Wednesday, July 16, 2014

Xtreme Crochet

It takes a unique talent to injure your spine while crocheting, but I happen to be just that talented. I did a pretty good job of it too, like who knows when I can go back to work sorta good.  It hurts to breath deep (extra pressure) lay down, cough, sneeze, hiccup, stand up, sit down and laugh. Laughing hurts a lot. I love to laugh and that pain is only trumped by the pain of trying not to laugh which is funny on its own. My "position of comfort" is walking at snail pace but that's not a sleeping position and I'm exhausted with a side of grumpy.

I'm not completely changing topics, I promise they tie in together. I've been dating someone since May.  Initially I enjoyed seeing him when I'd put enough time and energy into getting ready. I still want to be my very best me, but I'm thrilled when he comes to see me at work even though my navy blue scrubs, no to little make up and ponytailed hair is far from the best me but I don't care. 
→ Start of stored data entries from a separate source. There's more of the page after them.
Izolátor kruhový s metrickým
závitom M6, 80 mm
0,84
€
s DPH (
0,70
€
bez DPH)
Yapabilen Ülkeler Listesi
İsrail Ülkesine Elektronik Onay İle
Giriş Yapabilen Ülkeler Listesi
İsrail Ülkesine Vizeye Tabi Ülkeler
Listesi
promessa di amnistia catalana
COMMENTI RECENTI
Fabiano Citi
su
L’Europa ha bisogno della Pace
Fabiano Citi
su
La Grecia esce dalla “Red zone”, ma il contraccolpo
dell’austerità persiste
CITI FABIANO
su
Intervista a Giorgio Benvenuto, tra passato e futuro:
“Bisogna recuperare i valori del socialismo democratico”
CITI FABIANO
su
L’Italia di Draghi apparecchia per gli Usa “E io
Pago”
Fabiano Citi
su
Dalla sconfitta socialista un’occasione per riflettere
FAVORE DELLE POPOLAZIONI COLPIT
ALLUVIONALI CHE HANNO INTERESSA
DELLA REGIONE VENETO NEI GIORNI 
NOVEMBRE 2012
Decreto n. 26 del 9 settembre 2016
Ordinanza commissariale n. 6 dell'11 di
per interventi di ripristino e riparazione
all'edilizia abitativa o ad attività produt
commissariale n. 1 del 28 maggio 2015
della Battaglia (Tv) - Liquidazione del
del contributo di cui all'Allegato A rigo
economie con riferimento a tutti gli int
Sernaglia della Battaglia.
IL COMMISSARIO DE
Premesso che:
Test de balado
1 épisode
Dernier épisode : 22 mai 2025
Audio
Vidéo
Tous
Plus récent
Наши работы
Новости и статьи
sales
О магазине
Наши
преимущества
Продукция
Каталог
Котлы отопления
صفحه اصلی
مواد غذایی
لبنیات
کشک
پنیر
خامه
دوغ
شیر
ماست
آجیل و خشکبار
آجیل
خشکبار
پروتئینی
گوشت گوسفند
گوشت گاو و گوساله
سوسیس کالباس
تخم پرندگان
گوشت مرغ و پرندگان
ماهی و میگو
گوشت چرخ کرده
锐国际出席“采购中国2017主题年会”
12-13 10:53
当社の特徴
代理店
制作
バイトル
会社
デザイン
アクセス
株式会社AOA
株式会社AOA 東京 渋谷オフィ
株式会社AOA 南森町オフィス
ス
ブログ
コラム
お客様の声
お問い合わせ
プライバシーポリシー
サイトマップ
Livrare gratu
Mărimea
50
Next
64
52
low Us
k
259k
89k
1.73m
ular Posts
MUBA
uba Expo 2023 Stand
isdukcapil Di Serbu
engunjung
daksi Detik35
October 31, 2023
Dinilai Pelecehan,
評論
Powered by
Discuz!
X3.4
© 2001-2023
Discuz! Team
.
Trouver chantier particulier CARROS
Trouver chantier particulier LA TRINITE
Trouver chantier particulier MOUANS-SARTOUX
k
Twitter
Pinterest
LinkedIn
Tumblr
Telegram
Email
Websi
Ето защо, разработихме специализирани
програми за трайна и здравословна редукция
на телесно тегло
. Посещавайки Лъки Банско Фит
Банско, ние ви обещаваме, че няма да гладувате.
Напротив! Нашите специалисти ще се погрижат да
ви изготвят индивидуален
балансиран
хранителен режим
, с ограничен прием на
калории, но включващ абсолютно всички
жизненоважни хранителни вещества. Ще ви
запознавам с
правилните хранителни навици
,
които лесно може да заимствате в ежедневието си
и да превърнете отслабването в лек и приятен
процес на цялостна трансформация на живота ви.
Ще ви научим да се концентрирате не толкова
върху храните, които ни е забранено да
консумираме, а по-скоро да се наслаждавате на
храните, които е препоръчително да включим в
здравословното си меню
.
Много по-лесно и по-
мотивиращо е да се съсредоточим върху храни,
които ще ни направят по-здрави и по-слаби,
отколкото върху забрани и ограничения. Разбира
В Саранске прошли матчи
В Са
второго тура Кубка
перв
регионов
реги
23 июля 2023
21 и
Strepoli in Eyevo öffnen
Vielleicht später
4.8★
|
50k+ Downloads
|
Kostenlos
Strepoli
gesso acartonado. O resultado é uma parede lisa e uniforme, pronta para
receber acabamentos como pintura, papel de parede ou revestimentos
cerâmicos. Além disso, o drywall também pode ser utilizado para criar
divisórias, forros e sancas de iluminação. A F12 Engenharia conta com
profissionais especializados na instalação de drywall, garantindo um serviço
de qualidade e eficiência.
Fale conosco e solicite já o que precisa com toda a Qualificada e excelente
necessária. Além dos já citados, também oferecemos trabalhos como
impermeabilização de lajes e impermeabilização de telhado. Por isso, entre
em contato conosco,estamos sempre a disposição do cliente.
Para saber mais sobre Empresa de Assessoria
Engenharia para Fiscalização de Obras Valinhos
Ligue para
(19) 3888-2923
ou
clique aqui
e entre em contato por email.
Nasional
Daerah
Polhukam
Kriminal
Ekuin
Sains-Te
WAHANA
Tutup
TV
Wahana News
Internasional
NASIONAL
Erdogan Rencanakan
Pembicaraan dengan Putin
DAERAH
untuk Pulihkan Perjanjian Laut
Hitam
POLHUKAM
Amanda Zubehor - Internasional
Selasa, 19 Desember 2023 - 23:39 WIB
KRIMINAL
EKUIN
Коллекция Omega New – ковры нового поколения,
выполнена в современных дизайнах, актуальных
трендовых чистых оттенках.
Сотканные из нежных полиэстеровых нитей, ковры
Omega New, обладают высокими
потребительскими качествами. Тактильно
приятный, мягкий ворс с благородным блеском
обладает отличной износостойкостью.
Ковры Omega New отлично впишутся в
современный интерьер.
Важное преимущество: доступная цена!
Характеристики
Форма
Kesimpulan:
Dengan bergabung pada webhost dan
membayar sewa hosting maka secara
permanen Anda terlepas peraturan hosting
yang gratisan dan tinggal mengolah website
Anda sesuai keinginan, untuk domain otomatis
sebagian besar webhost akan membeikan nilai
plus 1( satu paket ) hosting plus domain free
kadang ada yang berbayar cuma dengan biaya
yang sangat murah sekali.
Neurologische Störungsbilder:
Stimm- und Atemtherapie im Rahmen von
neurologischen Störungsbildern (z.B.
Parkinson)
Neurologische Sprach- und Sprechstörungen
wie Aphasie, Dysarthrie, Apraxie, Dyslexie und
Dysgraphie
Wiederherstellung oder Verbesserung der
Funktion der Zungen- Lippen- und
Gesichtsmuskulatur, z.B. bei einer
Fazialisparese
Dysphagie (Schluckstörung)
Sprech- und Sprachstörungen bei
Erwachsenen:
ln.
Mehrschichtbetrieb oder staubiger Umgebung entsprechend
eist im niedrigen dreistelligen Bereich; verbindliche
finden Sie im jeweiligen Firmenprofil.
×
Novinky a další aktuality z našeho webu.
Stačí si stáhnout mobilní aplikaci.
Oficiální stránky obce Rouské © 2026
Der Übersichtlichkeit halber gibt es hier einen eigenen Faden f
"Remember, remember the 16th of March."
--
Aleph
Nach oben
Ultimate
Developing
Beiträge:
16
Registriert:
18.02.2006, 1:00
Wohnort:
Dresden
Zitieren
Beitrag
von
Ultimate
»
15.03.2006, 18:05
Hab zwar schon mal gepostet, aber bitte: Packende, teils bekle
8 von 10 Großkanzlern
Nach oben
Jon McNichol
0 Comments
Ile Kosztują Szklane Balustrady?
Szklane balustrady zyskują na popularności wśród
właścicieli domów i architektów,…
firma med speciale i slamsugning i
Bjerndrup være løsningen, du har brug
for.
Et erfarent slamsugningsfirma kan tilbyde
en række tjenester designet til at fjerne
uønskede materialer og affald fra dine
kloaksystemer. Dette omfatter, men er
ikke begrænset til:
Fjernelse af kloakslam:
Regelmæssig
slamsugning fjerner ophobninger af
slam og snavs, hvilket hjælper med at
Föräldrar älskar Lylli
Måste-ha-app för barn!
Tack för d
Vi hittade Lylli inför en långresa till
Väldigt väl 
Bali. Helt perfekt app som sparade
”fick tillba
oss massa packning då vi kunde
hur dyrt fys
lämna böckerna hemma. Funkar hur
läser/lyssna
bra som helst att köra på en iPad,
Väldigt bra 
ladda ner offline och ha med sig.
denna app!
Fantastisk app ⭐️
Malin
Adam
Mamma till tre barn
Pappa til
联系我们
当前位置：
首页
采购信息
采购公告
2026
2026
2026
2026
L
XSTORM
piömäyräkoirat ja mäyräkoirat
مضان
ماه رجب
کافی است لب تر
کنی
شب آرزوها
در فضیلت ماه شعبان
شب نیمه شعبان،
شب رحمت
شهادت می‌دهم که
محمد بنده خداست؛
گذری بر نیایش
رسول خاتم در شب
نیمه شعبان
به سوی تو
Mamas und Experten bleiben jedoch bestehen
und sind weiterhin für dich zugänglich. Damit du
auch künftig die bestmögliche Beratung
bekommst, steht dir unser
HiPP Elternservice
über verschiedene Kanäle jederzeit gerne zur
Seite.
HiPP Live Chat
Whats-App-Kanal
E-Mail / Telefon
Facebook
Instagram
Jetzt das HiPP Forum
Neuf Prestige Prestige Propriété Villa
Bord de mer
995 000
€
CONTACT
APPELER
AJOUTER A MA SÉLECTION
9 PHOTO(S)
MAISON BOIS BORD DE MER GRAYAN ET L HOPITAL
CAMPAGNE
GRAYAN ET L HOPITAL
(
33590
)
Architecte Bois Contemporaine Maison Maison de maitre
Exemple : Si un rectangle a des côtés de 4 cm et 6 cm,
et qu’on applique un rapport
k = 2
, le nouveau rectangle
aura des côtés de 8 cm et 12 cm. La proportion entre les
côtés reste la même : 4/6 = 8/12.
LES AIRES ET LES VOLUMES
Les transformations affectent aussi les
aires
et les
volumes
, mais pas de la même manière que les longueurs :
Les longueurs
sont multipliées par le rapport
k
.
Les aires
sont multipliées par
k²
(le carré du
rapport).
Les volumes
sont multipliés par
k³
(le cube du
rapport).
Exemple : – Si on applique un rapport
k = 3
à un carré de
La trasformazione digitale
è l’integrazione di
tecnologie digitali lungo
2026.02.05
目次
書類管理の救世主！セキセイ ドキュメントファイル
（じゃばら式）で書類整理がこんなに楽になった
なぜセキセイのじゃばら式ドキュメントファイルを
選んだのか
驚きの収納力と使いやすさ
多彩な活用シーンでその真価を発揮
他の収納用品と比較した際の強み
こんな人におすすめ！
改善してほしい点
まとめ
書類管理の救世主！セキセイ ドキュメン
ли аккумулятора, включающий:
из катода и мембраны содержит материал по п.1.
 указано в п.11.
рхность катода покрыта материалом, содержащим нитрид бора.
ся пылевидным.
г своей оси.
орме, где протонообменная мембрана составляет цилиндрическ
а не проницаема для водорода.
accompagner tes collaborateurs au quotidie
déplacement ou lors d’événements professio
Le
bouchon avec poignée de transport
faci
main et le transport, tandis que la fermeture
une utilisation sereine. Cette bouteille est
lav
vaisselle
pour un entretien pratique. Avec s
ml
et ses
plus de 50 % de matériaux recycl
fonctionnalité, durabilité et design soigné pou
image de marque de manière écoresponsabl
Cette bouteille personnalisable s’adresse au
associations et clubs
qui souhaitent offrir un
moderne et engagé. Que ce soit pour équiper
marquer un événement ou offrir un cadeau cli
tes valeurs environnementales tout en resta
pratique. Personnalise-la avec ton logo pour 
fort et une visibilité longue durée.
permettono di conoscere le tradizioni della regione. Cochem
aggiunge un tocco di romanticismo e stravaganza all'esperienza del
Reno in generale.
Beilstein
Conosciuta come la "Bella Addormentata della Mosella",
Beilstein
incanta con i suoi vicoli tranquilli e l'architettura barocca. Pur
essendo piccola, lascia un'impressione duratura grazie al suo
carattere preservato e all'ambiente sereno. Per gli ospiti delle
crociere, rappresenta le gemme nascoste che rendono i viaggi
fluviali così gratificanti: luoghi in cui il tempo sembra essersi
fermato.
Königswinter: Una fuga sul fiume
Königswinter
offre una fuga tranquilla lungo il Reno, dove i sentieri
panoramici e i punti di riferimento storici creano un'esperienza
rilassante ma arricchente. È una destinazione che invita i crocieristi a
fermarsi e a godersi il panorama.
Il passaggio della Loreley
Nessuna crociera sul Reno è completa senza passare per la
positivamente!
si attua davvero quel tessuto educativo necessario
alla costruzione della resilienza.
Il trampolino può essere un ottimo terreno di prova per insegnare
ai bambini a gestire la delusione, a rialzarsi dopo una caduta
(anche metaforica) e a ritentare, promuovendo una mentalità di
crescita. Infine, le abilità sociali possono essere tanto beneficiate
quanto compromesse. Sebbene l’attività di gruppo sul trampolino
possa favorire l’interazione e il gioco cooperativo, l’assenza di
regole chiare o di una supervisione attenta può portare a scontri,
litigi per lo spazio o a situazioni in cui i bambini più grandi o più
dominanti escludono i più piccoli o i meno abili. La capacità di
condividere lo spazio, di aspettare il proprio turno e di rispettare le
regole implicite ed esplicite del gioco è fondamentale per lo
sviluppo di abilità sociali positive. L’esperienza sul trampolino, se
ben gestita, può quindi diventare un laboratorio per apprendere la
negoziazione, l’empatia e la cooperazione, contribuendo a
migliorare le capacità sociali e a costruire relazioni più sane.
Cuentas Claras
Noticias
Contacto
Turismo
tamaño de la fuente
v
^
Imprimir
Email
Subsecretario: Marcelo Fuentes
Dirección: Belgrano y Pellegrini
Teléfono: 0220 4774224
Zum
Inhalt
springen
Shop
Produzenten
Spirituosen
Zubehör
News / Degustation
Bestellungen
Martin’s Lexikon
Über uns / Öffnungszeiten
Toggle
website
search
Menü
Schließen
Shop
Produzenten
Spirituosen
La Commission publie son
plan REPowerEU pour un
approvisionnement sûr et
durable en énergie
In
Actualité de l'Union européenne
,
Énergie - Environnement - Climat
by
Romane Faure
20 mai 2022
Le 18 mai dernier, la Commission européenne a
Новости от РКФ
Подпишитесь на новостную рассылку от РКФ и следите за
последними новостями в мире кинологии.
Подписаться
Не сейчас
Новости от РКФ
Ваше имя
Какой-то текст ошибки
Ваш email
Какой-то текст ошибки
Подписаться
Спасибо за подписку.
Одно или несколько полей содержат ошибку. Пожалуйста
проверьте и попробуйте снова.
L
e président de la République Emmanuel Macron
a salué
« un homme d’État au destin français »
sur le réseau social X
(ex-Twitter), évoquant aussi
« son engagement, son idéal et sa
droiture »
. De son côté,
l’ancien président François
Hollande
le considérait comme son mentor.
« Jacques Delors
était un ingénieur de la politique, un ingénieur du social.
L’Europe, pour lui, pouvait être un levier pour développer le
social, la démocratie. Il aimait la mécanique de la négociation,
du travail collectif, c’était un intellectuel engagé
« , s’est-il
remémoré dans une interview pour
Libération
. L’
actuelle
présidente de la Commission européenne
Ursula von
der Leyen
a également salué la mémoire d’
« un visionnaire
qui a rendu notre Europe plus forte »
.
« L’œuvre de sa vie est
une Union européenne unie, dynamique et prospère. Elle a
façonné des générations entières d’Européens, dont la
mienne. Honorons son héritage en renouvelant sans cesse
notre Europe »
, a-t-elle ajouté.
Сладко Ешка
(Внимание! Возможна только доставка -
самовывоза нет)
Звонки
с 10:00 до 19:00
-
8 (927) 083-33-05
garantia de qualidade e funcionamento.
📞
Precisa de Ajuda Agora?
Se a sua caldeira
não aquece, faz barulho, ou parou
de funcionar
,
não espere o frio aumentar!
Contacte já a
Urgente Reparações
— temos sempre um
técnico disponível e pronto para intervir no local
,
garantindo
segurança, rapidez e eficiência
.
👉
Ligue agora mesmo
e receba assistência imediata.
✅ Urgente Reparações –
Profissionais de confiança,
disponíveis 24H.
After all it's not like he's coming over when I've been in pj's all day, hair not done and a pained look on my face. Oh, except for he has and perhaps more than any other time I felt loved. He came right after work (when I'm certain he'd rather be home resting from a busy few days) because I asked for a blessing. While he was here he did some 'honey do' things I would be not even be able to try. He walked with me, snails pace at best, warmed my heart and brought a smile to my face. 

I can't begin to describe how amazing it feels to be fussed over and have a shoulder to cry on when bad days hit. As much as all of the best dates and long talks mean to me, this afternoon means so much more. 

❤️ ~H

P.S. I'd be fine if this was the lesson I needed to learn and tomorrow woke up feeling 100% or even 50%. Not counting on it but it would be nice. 

Friday, July 4, 2014

The Art of Doing Nothing

I think back about five years ago having a homework assignment to "just be". Find a grassy spot or somewhere comfortable and just let everything go. It took me a long time to manage it for just a few minutes and it seems to have a fine line between the art of doing nothing and lazy.

In my mind, if there is stuff to be done (you know, The List) then it needs to be done and other things like doing nothing have to wait until the doing stuff list is empty. Reality is that The List will never be empty and there are always important things to be done. Doing nothing couldn't wait much longer though. 

Today I may have perfected the art of doing nothing. I feel recharged, connected to family and friends, and energized (not in the caffiene OD sort of energized though) my heart is happy and there is a smile on my face. What did I do to get all that?  Nothing, absolutely nothing. We closed ICU in time to see the parade so my little work jaunt doesn't count for much. Not a single thing on The List was marked off though. 



I've spent more time this summer watching sunsets, stargazing, and listening to muddy waterfalls than ever before. Doing nothing has been amazing for well being, as well as having a friend who is perfectly fine doing nothing with me. I challenge you to go and do nothing for a few minutes. Mentally running through or adding to The List isn't allowed, stressing about whatever needs to wait either. Please, go forth and do nothing.